Give back each line of the data exactly.

####################

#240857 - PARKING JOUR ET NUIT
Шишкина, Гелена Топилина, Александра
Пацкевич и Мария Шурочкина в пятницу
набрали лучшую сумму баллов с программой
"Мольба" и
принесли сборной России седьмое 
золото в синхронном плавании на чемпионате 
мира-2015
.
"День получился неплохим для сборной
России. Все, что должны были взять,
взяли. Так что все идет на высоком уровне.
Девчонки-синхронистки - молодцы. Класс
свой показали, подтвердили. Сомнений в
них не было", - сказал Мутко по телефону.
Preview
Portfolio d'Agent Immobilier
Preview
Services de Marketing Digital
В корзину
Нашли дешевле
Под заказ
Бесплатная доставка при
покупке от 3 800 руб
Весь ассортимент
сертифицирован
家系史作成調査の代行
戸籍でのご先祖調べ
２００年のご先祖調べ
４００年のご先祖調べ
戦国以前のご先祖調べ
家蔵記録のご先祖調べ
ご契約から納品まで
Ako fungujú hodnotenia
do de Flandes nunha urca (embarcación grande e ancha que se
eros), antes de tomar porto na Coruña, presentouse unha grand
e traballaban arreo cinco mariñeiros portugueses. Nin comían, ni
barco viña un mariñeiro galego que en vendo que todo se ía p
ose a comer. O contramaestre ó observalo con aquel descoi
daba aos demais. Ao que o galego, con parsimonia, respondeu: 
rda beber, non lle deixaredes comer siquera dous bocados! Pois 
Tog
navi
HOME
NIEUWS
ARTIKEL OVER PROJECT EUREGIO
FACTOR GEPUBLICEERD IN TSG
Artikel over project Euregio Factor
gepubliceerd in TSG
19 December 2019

####################

**EXPECTED ANSWER**
#240857 - PARKING JOUR ET NUIT
Шишкина, Гелена Топилина, Александра
Пацкевич и Мария Шурочкина в пятницу
набрали лучшую сумму баллов с программой
"Мольба" и
принесли сборной России седьмое 
золото в синхронном плавании на чемпионате 
мира-2015
.
"День получился неплохим для сборной
России. Все, что должны были взять,
взяли. Так что все идет на высоком уровне.
Девчонки-синхронистки - молодцы. Класс
свой показали, подтвердили. Сомнений в
них не было", - сказал Мутко по телефону.
Preview
Portfolio d'Agent Immobilier
Preview
Services de Marketing Digital
В корзину
Нашли дешевле
Под заказ
Бесплатная доставка при
покупке от 3 800 руб
Весь ассортимент
сертифицирован
家系史作成調査の代行
戸籍でのご先祖調べ
２００年のご先祖調べ
４００年のご先祖調べ
戦国以前のご先祖調べ
家蔵記録のご先祖調べ
ご契約から納品まで
Ako fungujú hodnotenia
do de Flandes nunha urca (embarcación grande e ancha que se
eros), antes de tomar porto na Coruña, presentouse unha grand
e traballaban arreo cinco mariñeiros portugueses. Nin comían, ni
barco viña un mariñeiro galego que en vendo que todo se ía p
ose a comer. O contramaestre ó observalo con aquel descoi
daba aos demais. Ao que o galego, con parsimonia, respondeu: 
rda beber, non lle deixaredes comer siquera dous bocados! Pois 
Tog
navi
HOME
NIEUWS
ARTIKEL OVER PROJECT EUREGIO
FACTOR GEPUBLICEERD IN TSG
Artikel over project Euregio Factor
gepubliceerd in TSG
19 December 2019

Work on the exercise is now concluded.